Nos. 6494, 6525.
November 7, 1933.
Appeal from the District Court of the United States for the Eastern District of Michigan; Edward J. Moinet, Judge.
Appeal from the District Court of the United States for the Northern District of Ohio, Eastern Division; Paul Jones, Judge.
Separate habeas corpus proceedings by Taft Thomas Rouhib against John L. Zurbrick, District Director of Immigration at Detroit, Michigan; and by Alexios Stavrinos, alias Alex Renos, against John R. Northrup, Immigration Inspector at Cleveland, Ohio, and another. From a judgment in favor of the respondent in each case, the petitioners separately appeal.
In No. 6494:
O. Guy Frick, of Detroit, Mich., for appellant.
Louis M. Hopping, of Detroit, Mich. (Gregory H. Frederick, of Detroit, Mich., on the brief), for appellee.
In No. 6525:
David D. Neiman, of Youngstown, Ohio (Kaufman Neiman, of Youngstown, Ohio, on the brief), for appellant.
Mare J. Wolpaw, of Cleveland, Ohio (Emerich B. Freed, of Cleveland, Ohio, on the brief), for appellees.
Before MOORMAN, HICKENLOOPER, and SIMONS, Circuit Judges.
While these cases were heard separately, they may be decided together. In neither case is there any proper bill of exceptions or statement of the evidence. It is true that in each case there is a so-called "Bill of Exceptions" stating that the respondent offered in evidence the original Department of Labor, Bureau of Immigration, file containing the record of hearing, as "Exhibit A," and the same was received in evidence; but this is wholly insufficient compliance with our rule 10 and with the general requirements of law. Dukas v. Zurbrick, 56 F.2d 518 (C.C.A. 6).
Nor do we think that the present cases fall within section 269 of the Judicial Code (28 USCA § 391), in that the defect may be considered as a mere technical error. On the contrary, the record omission strikes at the very right of the appellant to maintain his appeal. It would not be permissible for us to predicate a decision upon files of an administrative department, which files formed no part of the record in the case before us, and both litigants and counsel (most certainly counsel) are presumed to know the substantive law governing the prosecution of appeal and error proceedings and the preservation of questions for consideration of the appellate tribunal. It is with such a question of substantive law only that we are here concerned.

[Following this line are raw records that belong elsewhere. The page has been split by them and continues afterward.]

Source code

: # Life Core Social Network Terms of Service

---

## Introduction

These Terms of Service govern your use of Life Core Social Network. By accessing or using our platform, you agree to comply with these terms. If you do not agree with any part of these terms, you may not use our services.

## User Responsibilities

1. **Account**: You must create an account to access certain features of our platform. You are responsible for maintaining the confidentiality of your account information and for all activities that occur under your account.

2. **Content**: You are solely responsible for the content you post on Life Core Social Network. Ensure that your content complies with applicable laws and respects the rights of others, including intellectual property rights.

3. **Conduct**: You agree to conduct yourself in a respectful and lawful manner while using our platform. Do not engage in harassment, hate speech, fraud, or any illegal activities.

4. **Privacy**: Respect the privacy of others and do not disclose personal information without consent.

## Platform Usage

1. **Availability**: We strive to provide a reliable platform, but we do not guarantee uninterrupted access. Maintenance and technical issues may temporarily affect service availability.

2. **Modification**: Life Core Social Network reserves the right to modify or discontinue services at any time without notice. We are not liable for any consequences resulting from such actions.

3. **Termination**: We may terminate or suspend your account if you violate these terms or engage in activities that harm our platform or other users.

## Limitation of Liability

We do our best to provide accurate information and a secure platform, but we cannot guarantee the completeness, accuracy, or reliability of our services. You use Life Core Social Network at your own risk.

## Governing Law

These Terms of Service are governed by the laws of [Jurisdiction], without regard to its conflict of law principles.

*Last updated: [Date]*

We might add that we are the more willing to take this position in the present cases since in both an examination of the documents outside the record discloses that in each instance the alien was granted a hearing before the administrative tribunals, and in each there was evidence upon which the decision to deport might reasonably have been predicated. Under such circumstances we are without power to disturb the executive decision. Gonzales v. Zurbrick, 45 F.2d 934 (C.C.A. 6); Exedahtelos v. Fluckey, 54 F.2d 858 (C.C.A. 6).
In each case the judgment of the District Court is affirmed.